MICA forces stablecoins to be delisted from exchanges operating in Europe. Composition by BitcoinDynamic. Source: ipopba / adobe.stock.com ; Tether / Tether ; Stasis / coinmarkepcap ; ECB / ecb.europa.eu. Tether's decision has generated changes in the EU market, which was dominated by more than 90% by USDT. All this, in the midst of the entry into force of new regulations for stablecoins since June 30, and currently being in a period of six months of transition. From what has been observed so far, the stablecoin that has gained more ground USDC is the main rival of USDT which is also backed by dollars. Although other euro-denominated coins such as EURS, EURC, EURA and EURT are entering the competition, at the same time the dollar stablecoin market is lagging behind.
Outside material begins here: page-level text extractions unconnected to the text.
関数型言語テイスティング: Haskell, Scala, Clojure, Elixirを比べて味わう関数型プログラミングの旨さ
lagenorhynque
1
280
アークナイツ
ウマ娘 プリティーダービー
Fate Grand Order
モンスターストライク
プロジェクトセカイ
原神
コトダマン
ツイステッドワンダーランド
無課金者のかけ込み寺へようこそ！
Banks want to take advantage of stablecoins
The goal of the European authorities is for euro stablecoins to gain more ground, this being the context in which Banks want to get into the act. This explains the move by Banking Circle, which with its stablecoin EURI plans to compete even with the stablecoins of other banks in the region. The European bank thus joins a growing trend around the world, with traditional financial institutions developing their own stablecoins. Among them are important and old entities in Europe, such as Société Générale-FORGE (SG-FORGE), a subsidiary of the Société Générale Group that last year launched its EUR CoinVertible (EURCV), based on Ethereum. It will do the same German giant Deutsche Bankwhich last July announced its plans to launch a euro-pegged stablecoin next year, through its subsidiary DWS. The idea is to meet the needs of cryptocurrency investors and industrial applications, at a time when it is expected Increased demand for regulated digital currencies. This is due to MiCA. In this way, European banks are not only placing their hopes on the growth of euro stablecoins, but are following the guidelines that are being set Most financial institutions globally and that seek to take advantage of the benefits of a market that is in full expansion and that already exceeds USD 170 millionAs most analysts point out, as a novel form of interoperable and programmable money, these currencies have the potential to reshape the global financial system. In doing so, they “could displace legacy payment networks and credit cards such as SWIFT, Visa and Mastercard, accelerate the unbundling of financial institutions and expand access to currencies in countries with restrictions, including due to sanctions.”